What the exercise asks: In the entries below, from the line holding "Count of sockets on the white backdrop: 9" through the end, inclusive, can you rewrite every line with "white backdrop" swapped for "plain background" and nothing else changed, leaving the pictures out of your answer?
::::
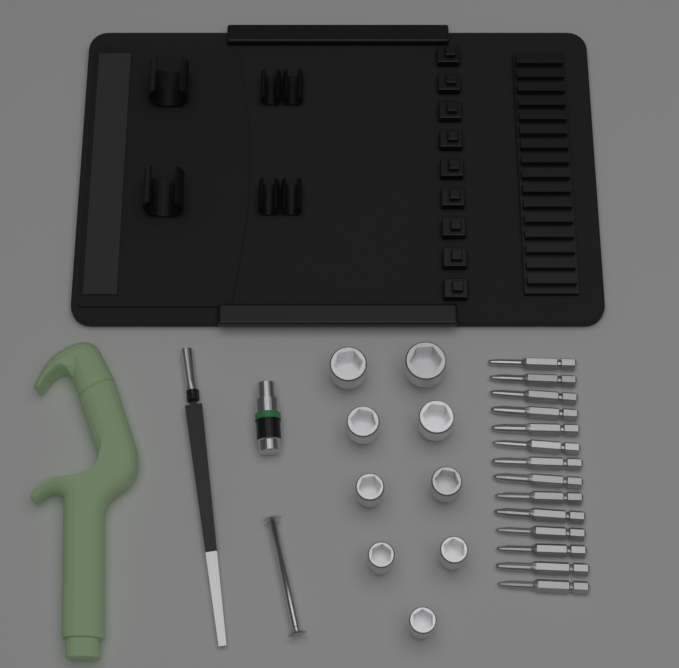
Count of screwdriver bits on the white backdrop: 14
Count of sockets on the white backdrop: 9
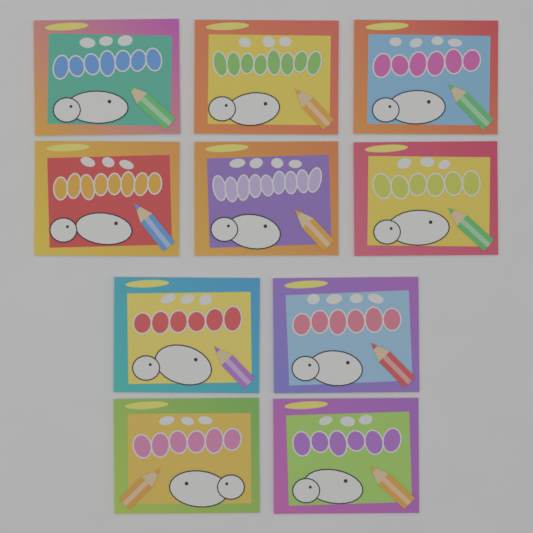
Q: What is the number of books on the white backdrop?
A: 10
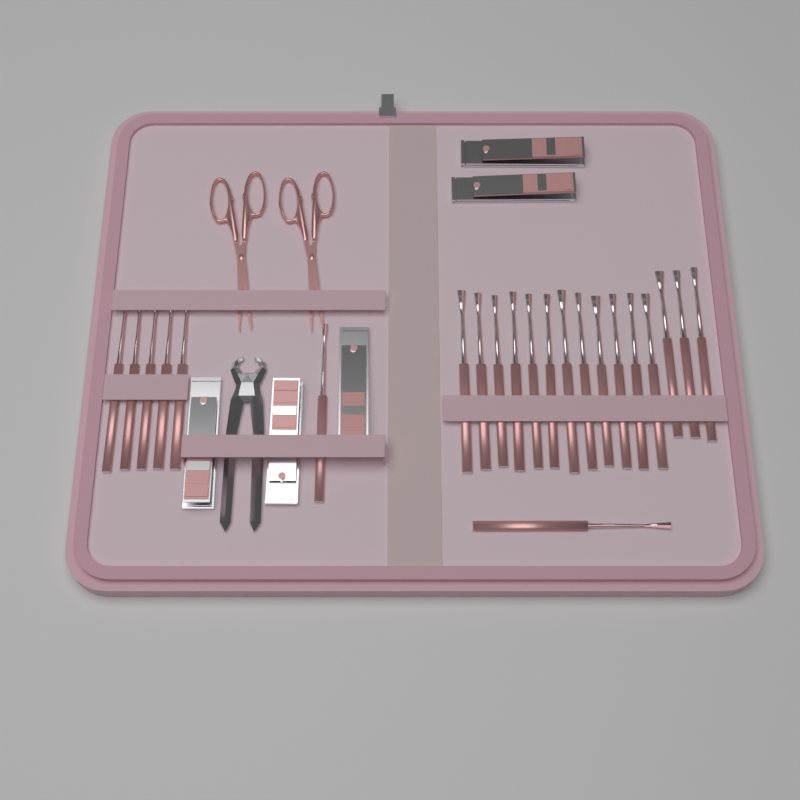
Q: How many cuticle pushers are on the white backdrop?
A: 22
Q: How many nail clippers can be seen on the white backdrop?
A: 5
::::
Solution to this problem:
Count of sockets on the plain background: 9
Q: What is the number of books on the plain background?
A: 10
Q: How many cuticle pushers are on the plain background?
A: 22
Q: How many nail clippers can be seen on the plain background?
A: 5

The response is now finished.